Perhaps my issues with the pacing really stem from a feeling of disappointment, as the expectation of every detour potentially containing a special encounter is most often met with the reality of either reused assets or items that merely fill inventory slots. Reminiscent of Bloodborne’s “Chalice Dungeons,” several of Elden Ring’s nooks are home to extremely similar gaols, tombs and mines, filled with familiar enemies and usually capped-off with a reused boss fight that hands-out a predictable reward. The surprises aren’t able to be truly surprising, likely because of the ridiculous scope of the game, and so they just feel like (very unnecessary) filler. It’s as if Elden Ring’s world design involved filling-in a map, rather than making one that fitted the team’s ideas.

Another issue with the game’s structure is its effect on challenge. Over the course of their releases, FromSoftware have created an expectation that combat encounters will be punishing; that, whether fighting bosses or regular enemies, making a small number of consecutive mistakes will probably result in death. Really, this trust in the will and competence of players is one of the main appeals of these games. Nevertheless, some bosses and enemies are just more lethal than others, whether due to a specific behavioural difference or just their damage output. That’s an expectation that’s been memetically enforced, as each FromSoftware game seems to have a couple of particularly notorious encounters, whose names permeate the Internet’s collective consciousness for a while.
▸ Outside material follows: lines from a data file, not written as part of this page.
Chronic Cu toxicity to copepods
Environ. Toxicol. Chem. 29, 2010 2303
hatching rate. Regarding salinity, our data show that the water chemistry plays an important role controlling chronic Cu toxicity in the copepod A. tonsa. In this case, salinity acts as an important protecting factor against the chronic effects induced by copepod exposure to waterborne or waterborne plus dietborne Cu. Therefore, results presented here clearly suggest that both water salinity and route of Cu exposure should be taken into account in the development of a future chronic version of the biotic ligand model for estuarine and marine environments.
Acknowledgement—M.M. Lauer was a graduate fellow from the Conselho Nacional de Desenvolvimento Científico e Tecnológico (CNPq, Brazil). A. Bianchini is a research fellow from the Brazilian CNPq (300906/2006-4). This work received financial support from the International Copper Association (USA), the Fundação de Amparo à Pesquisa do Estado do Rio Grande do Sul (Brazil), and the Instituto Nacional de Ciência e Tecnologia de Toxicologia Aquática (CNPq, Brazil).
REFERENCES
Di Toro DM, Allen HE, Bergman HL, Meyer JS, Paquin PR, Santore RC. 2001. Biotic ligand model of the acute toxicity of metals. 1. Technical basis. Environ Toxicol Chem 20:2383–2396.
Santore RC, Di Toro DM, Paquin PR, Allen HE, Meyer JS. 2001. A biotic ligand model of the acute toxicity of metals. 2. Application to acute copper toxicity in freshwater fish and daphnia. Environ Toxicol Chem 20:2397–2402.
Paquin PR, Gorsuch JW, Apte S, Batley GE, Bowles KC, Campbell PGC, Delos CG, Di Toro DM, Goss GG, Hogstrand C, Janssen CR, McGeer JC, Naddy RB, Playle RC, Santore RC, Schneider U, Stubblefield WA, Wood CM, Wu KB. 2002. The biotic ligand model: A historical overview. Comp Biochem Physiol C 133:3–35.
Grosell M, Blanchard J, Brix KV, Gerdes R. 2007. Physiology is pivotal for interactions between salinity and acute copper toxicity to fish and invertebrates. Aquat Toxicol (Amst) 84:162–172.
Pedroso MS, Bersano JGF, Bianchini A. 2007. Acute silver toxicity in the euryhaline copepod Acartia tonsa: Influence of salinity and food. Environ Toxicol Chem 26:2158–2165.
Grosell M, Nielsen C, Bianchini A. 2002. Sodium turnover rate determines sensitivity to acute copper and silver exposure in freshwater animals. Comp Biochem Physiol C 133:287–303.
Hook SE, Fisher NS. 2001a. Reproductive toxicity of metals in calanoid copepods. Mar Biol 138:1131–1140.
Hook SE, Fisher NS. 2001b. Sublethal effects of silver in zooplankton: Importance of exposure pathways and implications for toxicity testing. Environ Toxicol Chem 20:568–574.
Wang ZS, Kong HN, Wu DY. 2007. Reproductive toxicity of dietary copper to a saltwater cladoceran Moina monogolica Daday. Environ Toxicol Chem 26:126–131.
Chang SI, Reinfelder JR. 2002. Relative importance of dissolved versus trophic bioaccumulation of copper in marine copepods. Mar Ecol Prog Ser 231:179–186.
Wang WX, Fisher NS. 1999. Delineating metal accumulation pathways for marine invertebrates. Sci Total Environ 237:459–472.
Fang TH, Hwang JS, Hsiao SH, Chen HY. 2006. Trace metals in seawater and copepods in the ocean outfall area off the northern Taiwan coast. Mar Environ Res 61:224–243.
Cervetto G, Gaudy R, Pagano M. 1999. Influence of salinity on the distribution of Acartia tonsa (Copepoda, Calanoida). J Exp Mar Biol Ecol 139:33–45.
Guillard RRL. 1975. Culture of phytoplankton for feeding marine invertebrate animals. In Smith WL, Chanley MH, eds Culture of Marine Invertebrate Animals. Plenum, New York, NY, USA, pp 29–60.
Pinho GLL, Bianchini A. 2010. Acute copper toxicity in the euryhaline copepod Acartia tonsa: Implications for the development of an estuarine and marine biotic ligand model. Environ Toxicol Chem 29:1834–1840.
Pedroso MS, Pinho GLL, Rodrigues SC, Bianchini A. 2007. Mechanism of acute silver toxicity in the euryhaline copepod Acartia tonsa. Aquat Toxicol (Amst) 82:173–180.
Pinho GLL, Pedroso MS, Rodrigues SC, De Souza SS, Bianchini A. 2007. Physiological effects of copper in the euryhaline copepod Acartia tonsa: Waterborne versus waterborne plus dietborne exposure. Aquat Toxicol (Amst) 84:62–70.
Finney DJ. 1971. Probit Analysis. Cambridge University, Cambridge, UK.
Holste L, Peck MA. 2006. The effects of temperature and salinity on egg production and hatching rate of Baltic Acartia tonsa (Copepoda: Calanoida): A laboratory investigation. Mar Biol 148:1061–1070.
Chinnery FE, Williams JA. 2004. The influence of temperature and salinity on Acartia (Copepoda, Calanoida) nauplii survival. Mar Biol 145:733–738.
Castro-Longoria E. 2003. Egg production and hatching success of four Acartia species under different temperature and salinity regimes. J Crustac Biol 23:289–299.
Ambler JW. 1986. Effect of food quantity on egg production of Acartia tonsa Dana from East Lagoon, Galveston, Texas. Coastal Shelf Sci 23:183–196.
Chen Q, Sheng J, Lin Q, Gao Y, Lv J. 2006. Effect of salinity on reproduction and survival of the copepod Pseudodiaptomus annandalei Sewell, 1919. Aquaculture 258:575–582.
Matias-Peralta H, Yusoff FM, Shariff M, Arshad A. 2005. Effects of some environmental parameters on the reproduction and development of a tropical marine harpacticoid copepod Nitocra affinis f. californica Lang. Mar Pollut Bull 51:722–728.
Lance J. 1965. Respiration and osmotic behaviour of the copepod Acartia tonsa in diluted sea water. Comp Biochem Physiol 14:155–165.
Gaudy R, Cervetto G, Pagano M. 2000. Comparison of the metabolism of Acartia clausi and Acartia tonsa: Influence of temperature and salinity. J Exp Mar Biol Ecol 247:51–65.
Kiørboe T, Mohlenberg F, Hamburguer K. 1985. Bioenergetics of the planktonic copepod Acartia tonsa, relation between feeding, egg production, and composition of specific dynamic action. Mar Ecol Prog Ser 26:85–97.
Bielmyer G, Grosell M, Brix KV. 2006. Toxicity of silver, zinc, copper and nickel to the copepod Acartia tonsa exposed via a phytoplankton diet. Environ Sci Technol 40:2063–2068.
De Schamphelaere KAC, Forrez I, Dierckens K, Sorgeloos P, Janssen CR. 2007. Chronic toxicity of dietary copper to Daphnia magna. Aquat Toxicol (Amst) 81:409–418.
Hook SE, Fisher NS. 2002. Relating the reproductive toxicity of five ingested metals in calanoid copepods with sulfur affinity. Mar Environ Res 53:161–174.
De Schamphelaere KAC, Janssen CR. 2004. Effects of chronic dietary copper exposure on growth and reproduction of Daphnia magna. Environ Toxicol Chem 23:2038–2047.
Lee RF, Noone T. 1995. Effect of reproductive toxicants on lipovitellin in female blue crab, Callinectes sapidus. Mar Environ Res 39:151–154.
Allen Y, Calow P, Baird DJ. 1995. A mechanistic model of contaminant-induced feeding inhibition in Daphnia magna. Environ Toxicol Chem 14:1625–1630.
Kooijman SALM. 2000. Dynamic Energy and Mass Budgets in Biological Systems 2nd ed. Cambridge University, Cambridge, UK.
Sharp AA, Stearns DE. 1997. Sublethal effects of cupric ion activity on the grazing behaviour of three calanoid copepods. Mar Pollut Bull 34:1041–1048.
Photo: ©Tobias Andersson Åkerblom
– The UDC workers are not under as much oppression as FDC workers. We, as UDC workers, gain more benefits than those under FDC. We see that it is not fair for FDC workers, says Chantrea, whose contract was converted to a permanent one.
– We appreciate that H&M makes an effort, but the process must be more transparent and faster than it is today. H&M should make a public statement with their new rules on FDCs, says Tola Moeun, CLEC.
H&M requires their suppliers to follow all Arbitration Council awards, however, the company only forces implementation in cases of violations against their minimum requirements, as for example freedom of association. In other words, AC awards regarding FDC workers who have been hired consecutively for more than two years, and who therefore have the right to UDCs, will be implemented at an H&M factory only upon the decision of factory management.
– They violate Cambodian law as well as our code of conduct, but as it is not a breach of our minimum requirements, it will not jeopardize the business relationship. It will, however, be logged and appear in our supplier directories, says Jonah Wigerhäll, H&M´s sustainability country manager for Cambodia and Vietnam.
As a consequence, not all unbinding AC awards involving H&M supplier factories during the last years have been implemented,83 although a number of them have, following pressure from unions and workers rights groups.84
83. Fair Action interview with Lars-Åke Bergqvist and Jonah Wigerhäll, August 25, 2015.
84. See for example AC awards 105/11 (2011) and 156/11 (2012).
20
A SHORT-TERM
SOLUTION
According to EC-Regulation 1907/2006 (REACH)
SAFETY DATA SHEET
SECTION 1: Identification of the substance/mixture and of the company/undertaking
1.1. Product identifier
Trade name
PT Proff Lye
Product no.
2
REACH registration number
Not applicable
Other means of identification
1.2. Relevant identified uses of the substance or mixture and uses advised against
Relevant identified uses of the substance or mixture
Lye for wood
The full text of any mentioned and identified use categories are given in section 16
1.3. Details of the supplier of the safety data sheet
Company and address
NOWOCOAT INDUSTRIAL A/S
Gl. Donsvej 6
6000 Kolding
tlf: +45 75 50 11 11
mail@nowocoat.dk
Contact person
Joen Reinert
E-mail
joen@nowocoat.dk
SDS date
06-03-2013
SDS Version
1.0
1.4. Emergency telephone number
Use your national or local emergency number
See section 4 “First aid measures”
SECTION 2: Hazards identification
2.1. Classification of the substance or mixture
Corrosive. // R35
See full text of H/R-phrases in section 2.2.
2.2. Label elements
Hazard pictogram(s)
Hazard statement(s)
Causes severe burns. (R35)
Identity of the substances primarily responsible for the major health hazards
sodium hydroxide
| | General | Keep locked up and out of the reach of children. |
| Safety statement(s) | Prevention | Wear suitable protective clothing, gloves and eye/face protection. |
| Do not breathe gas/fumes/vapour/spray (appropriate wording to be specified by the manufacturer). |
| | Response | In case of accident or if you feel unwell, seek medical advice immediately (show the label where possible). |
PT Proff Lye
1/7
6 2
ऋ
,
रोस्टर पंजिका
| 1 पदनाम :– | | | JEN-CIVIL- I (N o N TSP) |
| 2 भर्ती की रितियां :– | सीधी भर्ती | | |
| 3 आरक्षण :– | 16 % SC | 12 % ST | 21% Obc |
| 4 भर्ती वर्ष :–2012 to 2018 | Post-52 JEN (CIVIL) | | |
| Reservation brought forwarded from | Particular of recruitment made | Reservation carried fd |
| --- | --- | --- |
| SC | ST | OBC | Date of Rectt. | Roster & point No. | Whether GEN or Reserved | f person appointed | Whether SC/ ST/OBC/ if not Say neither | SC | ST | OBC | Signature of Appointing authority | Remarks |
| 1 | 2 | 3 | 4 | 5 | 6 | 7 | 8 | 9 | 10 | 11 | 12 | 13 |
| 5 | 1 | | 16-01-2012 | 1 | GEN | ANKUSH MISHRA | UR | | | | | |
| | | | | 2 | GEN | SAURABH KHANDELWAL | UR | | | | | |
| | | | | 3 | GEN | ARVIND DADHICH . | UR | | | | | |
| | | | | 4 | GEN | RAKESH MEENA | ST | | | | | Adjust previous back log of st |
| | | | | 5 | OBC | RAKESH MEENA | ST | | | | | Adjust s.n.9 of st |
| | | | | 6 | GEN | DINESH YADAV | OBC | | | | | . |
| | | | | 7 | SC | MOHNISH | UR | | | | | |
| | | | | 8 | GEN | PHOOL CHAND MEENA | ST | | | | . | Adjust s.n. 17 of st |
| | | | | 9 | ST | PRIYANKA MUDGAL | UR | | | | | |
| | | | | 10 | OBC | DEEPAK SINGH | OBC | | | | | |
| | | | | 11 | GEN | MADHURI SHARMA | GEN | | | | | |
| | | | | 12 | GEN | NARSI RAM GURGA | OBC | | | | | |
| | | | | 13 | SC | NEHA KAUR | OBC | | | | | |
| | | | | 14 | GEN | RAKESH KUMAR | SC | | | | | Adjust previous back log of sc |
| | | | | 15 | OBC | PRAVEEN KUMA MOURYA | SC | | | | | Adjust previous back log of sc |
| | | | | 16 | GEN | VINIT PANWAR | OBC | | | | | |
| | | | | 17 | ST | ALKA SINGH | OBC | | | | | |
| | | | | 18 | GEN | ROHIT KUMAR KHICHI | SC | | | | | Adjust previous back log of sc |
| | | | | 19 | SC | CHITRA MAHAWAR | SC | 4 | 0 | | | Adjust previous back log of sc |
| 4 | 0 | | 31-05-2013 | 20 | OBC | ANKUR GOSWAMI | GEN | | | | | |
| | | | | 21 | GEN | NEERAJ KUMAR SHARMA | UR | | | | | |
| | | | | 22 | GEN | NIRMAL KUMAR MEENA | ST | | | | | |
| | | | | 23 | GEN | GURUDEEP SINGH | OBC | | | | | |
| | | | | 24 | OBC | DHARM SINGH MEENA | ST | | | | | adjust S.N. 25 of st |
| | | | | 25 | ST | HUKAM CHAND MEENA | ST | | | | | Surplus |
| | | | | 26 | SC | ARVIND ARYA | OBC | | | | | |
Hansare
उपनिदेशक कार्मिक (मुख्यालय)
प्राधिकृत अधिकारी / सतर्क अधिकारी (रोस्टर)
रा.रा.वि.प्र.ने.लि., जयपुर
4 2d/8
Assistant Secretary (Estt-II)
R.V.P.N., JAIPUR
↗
When combined with the ever-increasing intensity of boss fights (which I spoke about in a prior post), there’s a general expectation that any encounter could be the one that everyone’s struggling with; that any boss could be an intentional difficulty spike.

The real problem arises from a combination of two more factors: a player could have taken a wide variety of routes to reach any one boss, and Elden Ring continues to use the character levelling system of its predecessors. This means that bosses can be reached with effectively any character level and stat distribution, on top of a variety of equipment upgraded to varying degrees. Although this allows players to take any loss as an indication that they need to come back later (or resort to grinding), giving them control over the level of challenge, the actual result is a lack of developer control over the game’s difficulty curve. It’s possible to move directly from a boss that stood no chance to one that seems insurmountable, and potentially unclear as to whether that’s the intention. I’m sure that there’s a wide variety in players’ behavioural responses to the assumption that a boss is supposed to be stubborn (I personally keep retrying with slight equipment tweaks, to see which of my tools get me the furthest), but the expectation itself seems to clash with the lack of possible tuning of the game’s difficulty. Besides, if the player decides it’s best to leave before completing an enormous detour (likely after exhaustive exploration to find it in the first place), that isn’t going to be very satisfying.

Personally, I believe that FromSoftware should more actively move away from their lineage, beyond slight adjustments to the same mechanical foundation, although it’d certainly require a great deal more work than what’s likely coming. Generally, Elden Ring is very good, but the playstyle that it often encourages just wasn’t fun to me, and so much of that game felt entirely familiar. Clearing players’ expectations both forces a change in their behaviour and allows for a greater chance to truly surprise them. With so many similar games in their portfolio, surprise is currently one of the studio’s greatest weaknesses. Maybe Elden Ring: Nightreign will afford them the gap for a cleaner slate…?


Originally written via very light notes on 15/7/24, a short while after having beaten the Shadow of the Erdtree expansion. Converted into some actual substance on 2/1/25, and slightly tweaked and posted on 3/1/25.